TASK DETAILS :: Write out the passage of the article on Axel Kristjánsson that begins at the words "Axel Kristjánsson (18" and stops after the words "Consul of Norway.", keeping every word and mark unchanged.

EXTRACT ::

- Born: August 18, 1892 Sauðárkrókur, Danish Iceland
- Died: April 16, 1942 (aged 49) Reykjavík, Kingdom of Iceland
- Occupation: Merchant
- Known for: Glíma
- Spouse: Hólmfríður Jónsdóttir ​ ​(m. 1917)​
- Children: 3

= Axel Kristjánsson =

Icelandic athlete and merchant

Axel Kristjánsson (18 August 1892 – 16 April 1942) was an Icelandic athlete and merchant. A well known athlete in Iceland, he was part of a group selected to showcase the Icelandic combat sport Glíma at the 1912 Summer Olympics.

==Early life==
Axel was born in Sauðárkrókur to merchant Kristján Gíslason and Björg Eiríksdóttir. He grew up in Sauðárkrókur until 1907 when he went to attend the Gagnfræðiskólinn in Akureyri. He returned home a year later due to an illness but started attending Verzlunarskóli Íslands in 1909. In 1912, he was part of a group of eight Icelanders to showcase Glíma at the 1912 Summer Olympics In 1917, he married Hólmfríður Jónsdóttir and together they moved to Akureyri in 1920 where he later started his merchant business. In 1937, he became the Consul of Norway.

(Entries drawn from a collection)

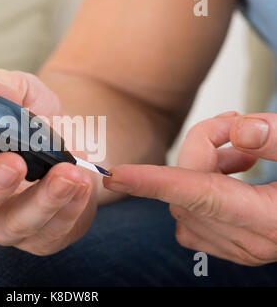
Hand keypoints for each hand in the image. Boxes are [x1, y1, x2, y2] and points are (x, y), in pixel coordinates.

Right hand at [0, 69, 96, 255]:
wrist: (78, 138)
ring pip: (11, 226)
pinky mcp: (42, 235)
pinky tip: (82, 183)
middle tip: (12, 161)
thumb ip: (3, 85)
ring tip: (66, 173)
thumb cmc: (35, 119)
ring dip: (41, 200)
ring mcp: (7, 222)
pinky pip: (52, 232)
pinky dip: (70, 207)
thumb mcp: (22, 93)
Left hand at [104, 112, 276, 265]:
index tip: (115, 174)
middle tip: (235, 126)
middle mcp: (252, 241)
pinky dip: (201, 189)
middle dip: (202, 149)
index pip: (196, 195)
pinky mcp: (236, 246)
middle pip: (189, 189)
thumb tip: (236, 130)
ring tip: (243, 152)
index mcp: (271, 219)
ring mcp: (242, 248)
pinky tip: (234, 174)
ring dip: (203, 167)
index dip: (152, 182)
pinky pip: (193, 217)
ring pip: (186, 202)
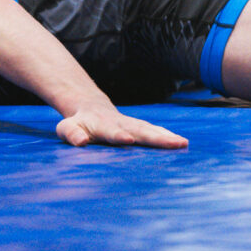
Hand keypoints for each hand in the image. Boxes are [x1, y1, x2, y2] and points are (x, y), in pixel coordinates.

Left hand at [56, 105, 186, 148]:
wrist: (91, 107)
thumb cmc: (78, 123)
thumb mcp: (67, 128)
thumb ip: (72, 134)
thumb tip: (79, 141)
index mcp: (103, 126)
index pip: (112, 132)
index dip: (119, 136)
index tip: (129, 140)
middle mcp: (122, 124)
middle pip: (140, 131)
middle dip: (157, 138)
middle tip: (174, 143)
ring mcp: (132, 124)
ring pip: (151, 130)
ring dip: (167, 137)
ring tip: (183, 143)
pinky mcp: (140, 126)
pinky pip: (155, 131)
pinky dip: (167, 136)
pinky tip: (181, 142)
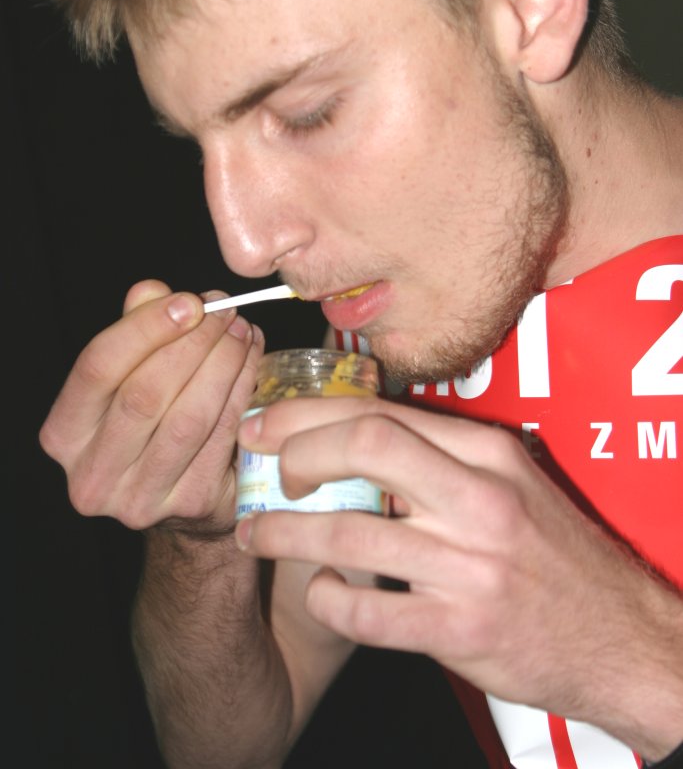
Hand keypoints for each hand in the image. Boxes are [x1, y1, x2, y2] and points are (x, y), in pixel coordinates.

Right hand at [40, 279, 263, 533]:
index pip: (97, 368)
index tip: (188, 301)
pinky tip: (252, 361)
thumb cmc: (150, 423)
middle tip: (225, 311)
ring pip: (188, 417)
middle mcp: (92, 475)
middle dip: (193, 343)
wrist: (179, 501)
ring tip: (242, 330)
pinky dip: (241, 391)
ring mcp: (139, 499)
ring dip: (223, 364)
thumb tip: (152, 291)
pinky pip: (221, 436)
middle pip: (145, 394)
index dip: (145, 328)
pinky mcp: (189, 504)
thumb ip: (135, 330)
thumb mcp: (130, 375)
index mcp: (64, 435)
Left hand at [234, 396, 682, 748]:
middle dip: (293, 453)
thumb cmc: (553, 552)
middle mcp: (480, 499)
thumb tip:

PROBLEM SOLUTION ::
Axel Kristjánsson (18 August 1892 – 16 April 1942) was an Icelandic athlete and merchant. A well known athlete in Iceland, he was part of a group selected to showcase the Icelandic combat sport Glíma at the 1912 Summer Olympics.

==Early life==
Axel was born in Sauðárkrókur to merchant Kristján Gíslason and Björg Eiríksdóttir. He grew up in Sauðárkrókur until 1907 when he went to attend the Gagnfræðiskólinn in Akureyri. He returned home a year later due to an illness but started attending Verzlunarskóli Íslands in 1909. In 1912, he was part of a group of eight Icelanders to showcase Glíma at the 1912 Summer Olympics In 1917, he married Hólmfríður Jónsdóttir and together they moved to Akureyri in 1920 where he later started his merchant business. In 1937, he became the Consul of Norway.